### Problem to work on
Count up the lines below that include the string "index" and report the number by itself.
####################
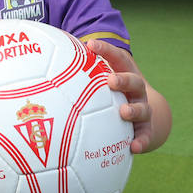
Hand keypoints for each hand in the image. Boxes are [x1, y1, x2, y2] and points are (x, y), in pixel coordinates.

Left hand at [87, 39, 161, 153]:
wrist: (144, 115)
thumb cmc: (112, 93)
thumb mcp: (101, 79)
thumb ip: (80, 71)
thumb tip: (46, 62)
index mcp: (124, 74)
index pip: (117, 57)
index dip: (105, 49)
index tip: (91, 45)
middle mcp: (136, 91)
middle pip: (134, 81)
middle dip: (123, 80)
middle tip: (111, 80)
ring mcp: (142, 109)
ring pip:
####################
### Exercise result
4